Professor Steve Tsang, the director of London's SOAS China Institute, said he would be surprised if the UK government's cyber security experts had not already studied the Royal Mint Court site thoroughly.
"If they feel that it poses a national security threat that cannot be overcome, then the site would be the wrong site and it should be rejected quite clearly and openly, but if it's a problem, relocating the substation should resolve the problem," Professor Tsang told 7.30.
"That should be the condition of the approval ... with the Chinese government being asked to pay for the cost for the relocation of the telecom substation.
"I think the Chinese government will understand that, and if they really want that site, I don't think paying a few million pounds to relocate the substation is going to be a deal breaker."
Spying allegations
Alongside the embassy controversy, there has been a wider breakdown in trust between the UK and China.
In 2023 two British men, Christopher Cash and Christopher Berry, were accused of spying for Beijing.
Prosecutors dropped the charges in September 2025, saying they did not have enough evidence.
A month after the trial collapsed, MI5 issued a rare 'espionage alert' to all Members of Parliament, Members of the House of Lords and parliamentary staff, about two Chinese agents posing as online recruiters trying to infiltrate parliament.
At the time, Security Minster Dan Jarvis said this was "a covert and calculated attempt by a foreign power to interfere with [Britain's] sovereign affairs in favour of its own interests".
"This government will not tolerate it," he told the House of Commons.
Officials from the Chinese Embassy in London, which has had a presence in the city for more than a century, said the alert was "pure fabrication" and "malicious slander".
Beijing responded too, with foreign ministry spokesperson Mao Ning describing the espionage alert as "baseless and self-serving sensationalism".

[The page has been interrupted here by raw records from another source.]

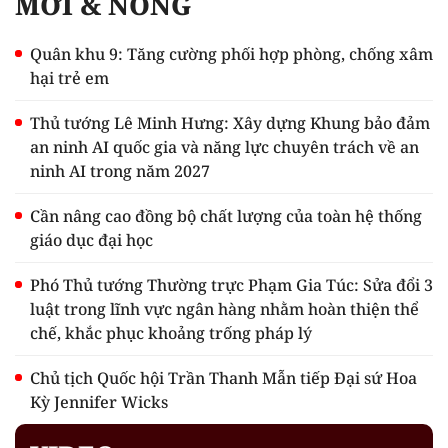
MỚI & NÓNG
Quân khu 9: Tăng cường phối hợp phòng, chống xâm
hại trẻ em
Thủ tướng Lê Minh Hưng: Xây dựng Khung bảo đảm
an ninh AI quốc gia và năng lực chuyên trách về an
ninh AI trong năm 2027
Cần nâng cao đồng bộ chất lượng của toàn hệ thống
giáo dục đại học
Phó Thủ tướng Thường trực Phạm Gia Túc: Sửa đổi 3
luật trong lĩnh vực ngân hàng nhằm hoàn thiện thể
chế, khắc phục khoảng trống pháp lý
Chủ tịch Quốc hội Trần Thanh Mẫn tiếp Đại sứ Hoa
Kỳ Jennifer Wicks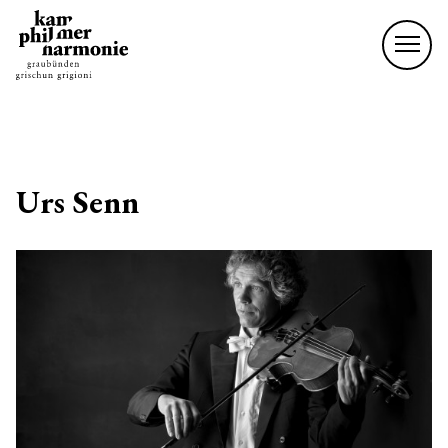
Urs Senn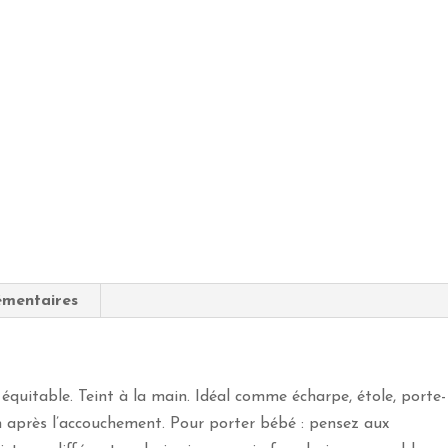
Étole
-
Jaune
émentaires
quitable. Teint à la main. Idéal comme écharpe, étole, porte-
n après l’accouchement. Pour porter bébé : pensez aux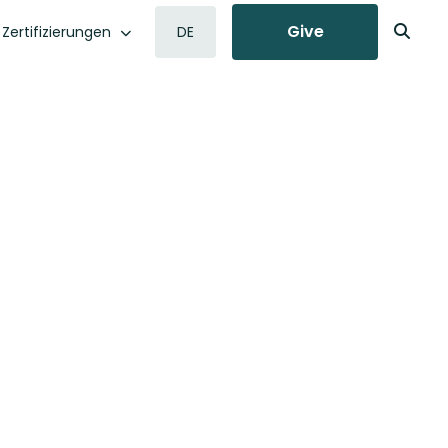
Give
Zertifizierungen
DE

"China never interferes in the internal affairs of other countries, nor does it have any interest in collecting so-called intelligence from the UK Parliament," she said.
'Needless provocation'
It is against this backdrop that British Prime Minister Sir Keir Starmer is expected to announce his government's decision about the Chinese embassy by December 10.
Also at stake is an upgrade to the UK's embassy in Beijing, which China is yet to approve.
"If the UK says no at this point after endless delays, then it's a kind of needless row, we don't gain anything," Hilton told 7.30.
"The UK loses the chance to upgrade its embassy in Beijing, which it needs to do, and nobody wins. This is just, I think, needless provocation.
"We've had a long time to think about it, and we should have put in place any security provisions that we need."
Hilton said she thought a 'no' would hurt diplomatic relations, but that trade would continue, largely because the UK depends on China for critical minerals.
"We need them, everybody needs them … it's very easy now for China to apply pressure because we have created these dependencies," Hilton said.
China is the UK's third largest trading partner.
Sir Keir is reportedly planning a trip to China in January, which would make him the first British leader in seven years to go there.
Critics fear the China visit is a sign the government's approval of the London embassy is all but assured.
"We're seeing a government in the United Kingdom that simply is unwilling to recognise that we are in a genuine struggle with the Chinese Communist Party and its way of shaping the world," Mr Tugendhat said.
Professor Tsang said China was a "very big reality for the UK" and engaging strategically with Beijing was essential.
"The idea that the UK can simply ignore China and not engage with China is unrealistic and ridiculous," he said.
"Let's not forget that diplomacy is a luxury among friends, but diplomacy is absolutely essential between non-friends.
"So the more that we actually realise or see China as posing some elements of security threat to us, the more important it is that we engage effectively with China, but doing so with our eyes wide opened."
The ABC requested an interview with the Chinese Ambassador to the United Kingdom, Zheng Zeguang, but the embassy's press team did not respond.